Una ragazza intercettata: “Sono rimasta incinta”

Emergono oggi ulteriori dettagli, dopo l’arresto ai domiciliari di quattro persone operanti nella società specializzata del “dopo partita” di molti sportivi, tra eventi, cene e prenotazioni di Hotel: uno dei rapporti consumati avrebbe portato alla gravidanza indesiderata di una giovane, che al telefono con uno degli arrestati cercava di risalire alla data del concepimento per individuare il partner. “Ti dico una cosa ma non dirla a nessuno… – si legge – che ho appena fatto il test e sono incinta, da più di tre settimane. Quindi è di…”, si legge nell’ordinanza.

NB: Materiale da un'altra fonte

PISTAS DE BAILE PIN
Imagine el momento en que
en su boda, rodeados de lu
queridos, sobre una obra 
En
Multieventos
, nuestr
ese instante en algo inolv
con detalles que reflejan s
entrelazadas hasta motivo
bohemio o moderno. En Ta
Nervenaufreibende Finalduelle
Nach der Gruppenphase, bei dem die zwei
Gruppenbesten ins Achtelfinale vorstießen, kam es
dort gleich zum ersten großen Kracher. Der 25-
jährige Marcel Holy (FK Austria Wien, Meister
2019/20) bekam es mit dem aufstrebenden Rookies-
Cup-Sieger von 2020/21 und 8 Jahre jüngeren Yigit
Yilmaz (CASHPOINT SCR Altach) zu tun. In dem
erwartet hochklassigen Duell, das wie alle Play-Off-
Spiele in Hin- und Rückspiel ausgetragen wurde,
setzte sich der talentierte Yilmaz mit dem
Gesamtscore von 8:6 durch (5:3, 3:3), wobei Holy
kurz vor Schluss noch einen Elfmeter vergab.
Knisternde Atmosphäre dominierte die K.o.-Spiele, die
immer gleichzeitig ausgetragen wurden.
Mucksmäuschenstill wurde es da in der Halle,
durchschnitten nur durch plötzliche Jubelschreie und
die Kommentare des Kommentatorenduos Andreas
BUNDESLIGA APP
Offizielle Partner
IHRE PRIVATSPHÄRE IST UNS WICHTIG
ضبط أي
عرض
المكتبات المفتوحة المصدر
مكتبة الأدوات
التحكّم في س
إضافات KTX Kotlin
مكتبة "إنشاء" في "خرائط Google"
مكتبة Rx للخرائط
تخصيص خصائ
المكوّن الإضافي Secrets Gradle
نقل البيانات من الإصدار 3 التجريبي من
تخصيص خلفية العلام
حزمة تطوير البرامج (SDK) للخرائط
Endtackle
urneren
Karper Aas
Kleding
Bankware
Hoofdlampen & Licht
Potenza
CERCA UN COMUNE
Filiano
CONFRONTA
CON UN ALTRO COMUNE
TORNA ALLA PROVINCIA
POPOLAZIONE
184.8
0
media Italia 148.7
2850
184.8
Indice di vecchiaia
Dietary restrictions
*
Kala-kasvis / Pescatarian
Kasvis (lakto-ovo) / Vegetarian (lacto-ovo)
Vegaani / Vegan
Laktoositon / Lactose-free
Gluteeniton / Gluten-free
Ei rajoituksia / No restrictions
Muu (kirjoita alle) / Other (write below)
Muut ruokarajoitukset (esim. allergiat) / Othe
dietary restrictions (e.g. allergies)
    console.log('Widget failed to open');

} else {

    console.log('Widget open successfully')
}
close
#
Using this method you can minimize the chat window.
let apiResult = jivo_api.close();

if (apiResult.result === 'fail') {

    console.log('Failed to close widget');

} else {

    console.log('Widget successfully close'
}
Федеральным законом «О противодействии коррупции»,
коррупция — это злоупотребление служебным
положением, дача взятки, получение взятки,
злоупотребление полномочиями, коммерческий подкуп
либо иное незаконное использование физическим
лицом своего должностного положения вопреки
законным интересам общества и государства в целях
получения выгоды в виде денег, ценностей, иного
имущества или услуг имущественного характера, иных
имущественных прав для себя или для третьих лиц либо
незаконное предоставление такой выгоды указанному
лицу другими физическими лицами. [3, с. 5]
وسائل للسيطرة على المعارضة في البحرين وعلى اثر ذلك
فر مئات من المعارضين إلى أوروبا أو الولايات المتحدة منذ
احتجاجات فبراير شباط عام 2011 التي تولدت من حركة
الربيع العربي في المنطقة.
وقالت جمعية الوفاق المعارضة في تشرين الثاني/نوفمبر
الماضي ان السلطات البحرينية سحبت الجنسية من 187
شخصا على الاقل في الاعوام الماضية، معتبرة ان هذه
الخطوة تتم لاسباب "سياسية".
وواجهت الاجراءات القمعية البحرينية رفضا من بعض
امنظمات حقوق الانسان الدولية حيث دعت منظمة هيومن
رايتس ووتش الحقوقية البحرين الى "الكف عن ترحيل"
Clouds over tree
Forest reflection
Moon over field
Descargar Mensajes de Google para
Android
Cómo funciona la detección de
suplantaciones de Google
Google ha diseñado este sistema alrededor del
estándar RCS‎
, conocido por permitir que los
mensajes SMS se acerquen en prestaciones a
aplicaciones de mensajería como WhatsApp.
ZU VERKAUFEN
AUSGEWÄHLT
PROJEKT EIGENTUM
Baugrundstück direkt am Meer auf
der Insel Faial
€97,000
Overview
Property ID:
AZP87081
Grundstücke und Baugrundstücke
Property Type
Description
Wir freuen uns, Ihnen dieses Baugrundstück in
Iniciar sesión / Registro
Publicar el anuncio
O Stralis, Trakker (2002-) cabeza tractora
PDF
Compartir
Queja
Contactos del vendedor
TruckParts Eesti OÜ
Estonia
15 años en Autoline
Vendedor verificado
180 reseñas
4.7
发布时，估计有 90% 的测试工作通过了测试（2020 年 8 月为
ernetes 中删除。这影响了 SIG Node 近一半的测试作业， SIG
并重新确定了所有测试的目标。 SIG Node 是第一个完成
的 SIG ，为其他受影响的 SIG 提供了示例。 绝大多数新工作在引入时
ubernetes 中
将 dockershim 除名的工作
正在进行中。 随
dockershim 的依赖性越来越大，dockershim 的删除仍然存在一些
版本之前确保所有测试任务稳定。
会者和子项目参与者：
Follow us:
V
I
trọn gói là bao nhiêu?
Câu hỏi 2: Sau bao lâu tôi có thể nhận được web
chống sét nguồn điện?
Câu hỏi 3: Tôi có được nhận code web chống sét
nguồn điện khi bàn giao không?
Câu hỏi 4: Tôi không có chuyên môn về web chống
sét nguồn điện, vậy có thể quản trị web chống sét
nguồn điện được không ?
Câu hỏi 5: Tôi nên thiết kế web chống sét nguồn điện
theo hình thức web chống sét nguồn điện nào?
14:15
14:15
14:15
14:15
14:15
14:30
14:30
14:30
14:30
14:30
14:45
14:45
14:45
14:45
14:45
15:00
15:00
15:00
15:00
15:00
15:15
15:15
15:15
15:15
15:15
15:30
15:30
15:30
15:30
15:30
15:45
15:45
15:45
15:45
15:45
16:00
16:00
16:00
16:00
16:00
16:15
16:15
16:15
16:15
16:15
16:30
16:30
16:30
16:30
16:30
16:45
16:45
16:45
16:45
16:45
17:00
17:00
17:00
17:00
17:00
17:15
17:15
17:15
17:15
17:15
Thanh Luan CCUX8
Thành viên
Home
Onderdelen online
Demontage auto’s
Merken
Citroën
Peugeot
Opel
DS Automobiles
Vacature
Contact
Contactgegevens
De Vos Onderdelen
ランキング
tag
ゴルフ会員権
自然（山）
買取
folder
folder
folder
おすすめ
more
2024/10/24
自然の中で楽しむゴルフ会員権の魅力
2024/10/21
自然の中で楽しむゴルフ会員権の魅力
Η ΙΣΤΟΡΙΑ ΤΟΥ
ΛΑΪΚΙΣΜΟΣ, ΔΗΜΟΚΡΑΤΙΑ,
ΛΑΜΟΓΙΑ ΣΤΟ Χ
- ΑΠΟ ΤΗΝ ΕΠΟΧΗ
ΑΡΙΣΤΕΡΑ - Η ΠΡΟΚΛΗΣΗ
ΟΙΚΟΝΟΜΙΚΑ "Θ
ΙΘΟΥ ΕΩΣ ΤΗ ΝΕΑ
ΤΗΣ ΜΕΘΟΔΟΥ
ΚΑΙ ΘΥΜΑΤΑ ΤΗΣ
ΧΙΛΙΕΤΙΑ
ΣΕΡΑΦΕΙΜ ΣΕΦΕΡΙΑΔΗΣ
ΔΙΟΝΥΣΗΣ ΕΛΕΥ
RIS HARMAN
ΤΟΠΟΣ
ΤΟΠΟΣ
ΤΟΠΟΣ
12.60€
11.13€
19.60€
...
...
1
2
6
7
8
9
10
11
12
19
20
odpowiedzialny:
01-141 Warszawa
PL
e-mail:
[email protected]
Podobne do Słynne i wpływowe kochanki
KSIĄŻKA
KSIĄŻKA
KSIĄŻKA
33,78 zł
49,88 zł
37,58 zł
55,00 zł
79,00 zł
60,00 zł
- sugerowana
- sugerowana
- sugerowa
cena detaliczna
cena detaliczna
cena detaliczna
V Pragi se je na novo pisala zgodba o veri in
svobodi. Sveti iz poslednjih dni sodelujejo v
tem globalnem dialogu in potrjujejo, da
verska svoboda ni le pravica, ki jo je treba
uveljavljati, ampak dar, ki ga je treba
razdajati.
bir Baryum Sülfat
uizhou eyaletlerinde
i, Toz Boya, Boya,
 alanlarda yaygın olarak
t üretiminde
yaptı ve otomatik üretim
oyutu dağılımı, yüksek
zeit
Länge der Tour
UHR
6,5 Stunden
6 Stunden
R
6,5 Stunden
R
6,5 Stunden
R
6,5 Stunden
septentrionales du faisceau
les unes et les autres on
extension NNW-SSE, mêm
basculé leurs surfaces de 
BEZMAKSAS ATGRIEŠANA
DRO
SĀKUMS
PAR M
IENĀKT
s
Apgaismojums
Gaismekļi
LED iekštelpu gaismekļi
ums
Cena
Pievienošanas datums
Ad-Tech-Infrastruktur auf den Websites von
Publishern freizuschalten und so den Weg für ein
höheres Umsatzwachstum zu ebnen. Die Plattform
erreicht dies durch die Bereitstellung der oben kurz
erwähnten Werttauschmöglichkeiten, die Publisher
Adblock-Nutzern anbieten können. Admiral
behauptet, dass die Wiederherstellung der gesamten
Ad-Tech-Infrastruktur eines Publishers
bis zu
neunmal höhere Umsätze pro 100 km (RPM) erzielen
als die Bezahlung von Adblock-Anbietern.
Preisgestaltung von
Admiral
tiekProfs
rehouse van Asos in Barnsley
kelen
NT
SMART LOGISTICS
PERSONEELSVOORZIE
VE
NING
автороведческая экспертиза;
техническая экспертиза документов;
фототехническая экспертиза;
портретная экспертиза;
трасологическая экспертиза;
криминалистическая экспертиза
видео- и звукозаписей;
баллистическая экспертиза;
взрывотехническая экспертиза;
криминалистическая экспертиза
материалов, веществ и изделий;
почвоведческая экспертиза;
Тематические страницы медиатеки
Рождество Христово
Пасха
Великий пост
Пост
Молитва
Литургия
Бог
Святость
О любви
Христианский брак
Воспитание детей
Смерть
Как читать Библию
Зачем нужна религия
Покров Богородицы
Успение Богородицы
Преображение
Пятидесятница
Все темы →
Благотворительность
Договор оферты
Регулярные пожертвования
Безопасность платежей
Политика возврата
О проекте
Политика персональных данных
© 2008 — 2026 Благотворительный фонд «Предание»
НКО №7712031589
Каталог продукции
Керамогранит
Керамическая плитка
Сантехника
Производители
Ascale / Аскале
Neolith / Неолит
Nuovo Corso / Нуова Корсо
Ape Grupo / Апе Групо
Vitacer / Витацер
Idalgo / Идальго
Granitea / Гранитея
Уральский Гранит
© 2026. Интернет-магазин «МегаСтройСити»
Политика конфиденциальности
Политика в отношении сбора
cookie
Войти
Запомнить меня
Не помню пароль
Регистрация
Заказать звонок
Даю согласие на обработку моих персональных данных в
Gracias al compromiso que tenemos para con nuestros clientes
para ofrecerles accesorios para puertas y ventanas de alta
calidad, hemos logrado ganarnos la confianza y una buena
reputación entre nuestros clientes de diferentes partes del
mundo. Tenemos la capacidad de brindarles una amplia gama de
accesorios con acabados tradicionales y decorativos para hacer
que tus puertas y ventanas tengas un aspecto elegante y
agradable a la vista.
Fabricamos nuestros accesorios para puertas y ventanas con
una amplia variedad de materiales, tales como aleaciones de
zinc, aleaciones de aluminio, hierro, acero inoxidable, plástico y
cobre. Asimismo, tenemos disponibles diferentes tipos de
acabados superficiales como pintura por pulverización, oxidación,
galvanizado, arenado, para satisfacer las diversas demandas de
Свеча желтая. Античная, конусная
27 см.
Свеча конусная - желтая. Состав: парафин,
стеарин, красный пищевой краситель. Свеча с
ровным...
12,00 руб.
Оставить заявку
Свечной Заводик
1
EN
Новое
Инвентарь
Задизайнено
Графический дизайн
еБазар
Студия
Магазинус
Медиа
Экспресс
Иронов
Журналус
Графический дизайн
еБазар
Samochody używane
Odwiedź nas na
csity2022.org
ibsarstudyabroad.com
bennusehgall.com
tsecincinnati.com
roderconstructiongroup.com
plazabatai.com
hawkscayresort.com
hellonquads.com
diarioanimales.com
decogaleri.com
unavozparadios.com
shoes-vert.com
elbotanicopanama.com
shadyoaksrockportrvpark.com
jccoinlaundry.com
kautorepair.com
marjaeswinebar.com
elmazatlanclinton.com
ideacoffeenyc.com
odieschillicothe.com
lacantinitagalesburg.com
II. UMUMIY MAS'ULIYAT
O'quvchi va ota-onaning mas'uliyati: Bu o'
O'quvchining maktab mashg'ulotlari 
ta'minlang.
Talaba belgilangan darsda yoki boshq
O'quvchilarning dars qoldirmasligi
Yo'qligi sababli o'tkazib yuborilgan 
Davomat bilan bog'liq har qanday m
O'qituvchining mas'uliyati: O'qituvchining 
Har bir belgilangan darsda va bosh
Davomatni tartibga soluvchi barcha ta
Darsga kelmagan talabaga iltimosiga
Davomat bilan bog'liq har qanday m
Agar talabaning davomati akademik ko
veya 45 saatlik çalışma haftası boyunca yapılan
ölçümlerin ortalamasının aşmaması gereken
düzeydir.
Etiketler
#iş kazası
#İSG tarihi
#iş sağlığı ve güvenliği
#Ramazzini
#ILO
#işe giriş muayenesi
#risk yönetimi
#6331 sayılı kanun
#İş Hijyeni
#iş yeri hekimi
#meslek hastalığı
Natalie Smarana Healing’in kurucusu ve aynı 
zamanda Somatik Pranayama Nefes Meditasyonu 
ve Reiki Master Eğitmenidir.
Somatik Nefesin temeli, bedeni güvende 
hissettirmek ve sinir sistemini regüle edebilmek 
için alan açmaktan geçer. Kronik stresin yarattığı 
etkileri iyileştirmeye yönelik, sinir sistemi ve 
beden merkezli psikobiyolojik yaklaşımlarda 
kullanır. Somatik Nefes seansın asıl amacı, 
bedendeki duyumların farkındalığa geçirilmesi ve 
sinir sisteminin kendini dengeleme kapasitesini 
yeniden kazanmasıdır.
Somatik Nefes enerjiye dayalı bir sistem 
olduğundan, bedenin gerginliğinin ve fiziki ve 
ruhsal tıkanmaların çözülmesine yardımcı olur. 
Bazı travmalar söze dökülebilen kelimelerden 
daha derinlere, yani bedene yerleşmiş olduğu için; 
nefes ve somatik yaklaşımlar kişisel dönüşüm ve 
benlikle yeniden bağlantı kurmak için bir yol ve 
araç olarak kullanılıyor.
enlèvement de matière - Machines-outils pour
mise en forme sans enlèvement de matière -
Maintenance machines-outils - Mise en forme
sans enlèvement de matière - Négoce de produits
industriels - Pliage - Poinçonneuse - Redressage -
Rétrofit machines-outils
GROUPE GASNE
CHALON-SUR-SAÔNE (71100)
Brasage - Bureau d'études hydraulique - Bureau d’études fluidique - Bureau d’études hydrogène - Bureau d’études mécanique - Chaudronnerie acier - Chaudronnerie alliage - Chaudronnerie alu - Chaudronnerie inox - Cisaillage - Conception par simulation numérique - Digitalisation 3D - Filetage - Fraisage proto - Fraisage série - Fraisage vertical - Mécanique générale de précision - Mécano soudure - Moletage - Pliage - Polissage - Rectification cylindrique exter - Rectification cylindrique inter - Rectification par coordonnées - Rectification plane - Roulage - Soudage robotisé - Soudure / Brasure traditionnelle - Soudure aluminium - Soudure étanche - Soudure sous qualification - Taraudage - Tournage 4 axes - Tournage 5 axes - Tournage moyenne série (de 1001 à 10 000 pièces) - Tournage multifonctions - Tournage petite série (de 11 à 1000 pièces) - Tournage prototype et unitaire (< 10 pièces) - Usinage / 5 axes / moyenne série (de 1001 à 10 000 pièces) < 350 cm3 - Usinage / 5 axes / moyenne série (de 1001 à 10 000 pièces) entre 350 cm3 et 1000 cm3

Settanta calciatori di Serie A di Inter, Milan, Juve, Sassuolo e Verona nelle serate con escort giovanissime e droga del palloncino.

Secondo quanto riportato dall’Ansa, sarebbero circa 70 gli sportivi che avrebbero partecipato alle feste organizzate dalla agenzia di eventi milanese. Nomi coperti, in quanto nessuno di loro è indagato. Si tratterebbe di giocatori anche di Inter, Milan, Juve, Sassuolo e Verona. Ma non solo: tra loro ci sarebbe anche quello di un pilota di Formula Uno. Difficile, almeno per il momento, risalire ai profili di chi avrebbe usufruito del servizio di escort o fatto uso della “droga della risata” la cosiddetta “droga del palloncino” che rende euforici, stordisce ma non lascia traccia e dunque non può essere considerata doping. Clienti in grado di spendere: oltre 450 mila euro la somma versata in totale, parte degli 1,2 milioni confiscati.

Il servizio di escort nato nel 2020/2021

Il servizio di escort dell’agenzia sarebbe iniziato ben prima del 2024, risalendo addirittura anche al periodo del lockdown, quando gli incontri erano limitati. Gli incontri avvenivano in un luogo privato, “in totale spregio delle regole sanitarie”, come scriva la gip. Ora il sodalizio criminale dovrà rispondere dei reati di favoreggiamento e sfruttamento della prostituzione e autoriciclaggio dei proventi.